Sentencing Policy is Getting Really Interesting

Sentencing Law and Policy Blog has a bit about a 7th Circuit this week, discussing what meaningful consideration of sentencing recommendations is. The decision also concerns not only how judges must meet their obligations for evaluating competing sentencing request, but how they must explain why one recommendation was accepted and the other rejected.

The [trial court’s] first explanation about the negligible difference between the parties’ sentencing recommendations is troublesome for a couple of reasons. To begin, the so-called parsimony provision of § 3553(a) requires that judges “impose a sentence sufficient, but not greater than necessary” to serve the purposes of sentencing. The judge need not expressly refer to that provision at sentencing, Abebe, 651 F.3d at 656, but his explanation of the sentence must be consistent with its meaning, see Johnson, 635 F.3d at 988 n.1 (collecting cases). By characterizing the difference between the recommended sentences as “de minimis,” the judge implicitly accepted that 64 months was sufficient to serve the purposes of sentencing. If so, the parsimony principle would ordinarily require the more lenient sentence.

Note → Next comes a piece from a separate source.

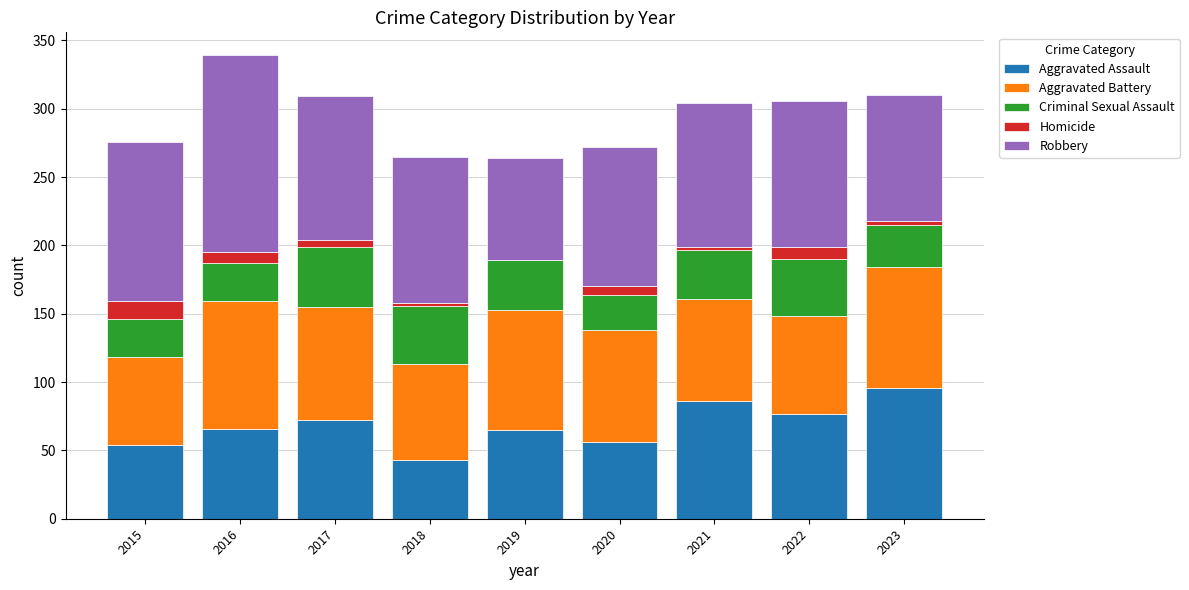

Are the bars grouped side by side (vs. stacked)?

No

Full opinion is in the link, but it’s here (.pdf)  (US v. Pennington, No. 11-1257).

The 7th Circuit chided the trial court, essentially, for admitting that there was no meaningful difference between a 68-month sentence (the Prosecution’s recommendation, which was the low end of the Sentencing Guidelines) and a 64-month sentence (the Defendant’s recommendation, which is slightly below the Sentencing Guidelines), but still imposing the longer sentence. Calling the difference between the two recommendations “silly”, the judge imposed the 68 month sentence. The 7th Circuit emphasises the “parsimony provision” of § 3553(a) requires that judges “impose a sentence sufficient, but not greater than necessary” to serve the purposes of sentencing. Basically, if a 68-month sentence is no different from a 64-month sentence, the court must impose the sentence that is “not greater than necessary”. The court did not, so either there is a difference, which the judge did not bother to adequately explain (as he is required to do) or he imposed the wrong sentence.

Our prisons are seriously over-crowded and incarceration does little to address social ills. Sentencing policy seems posed to begin correcting this.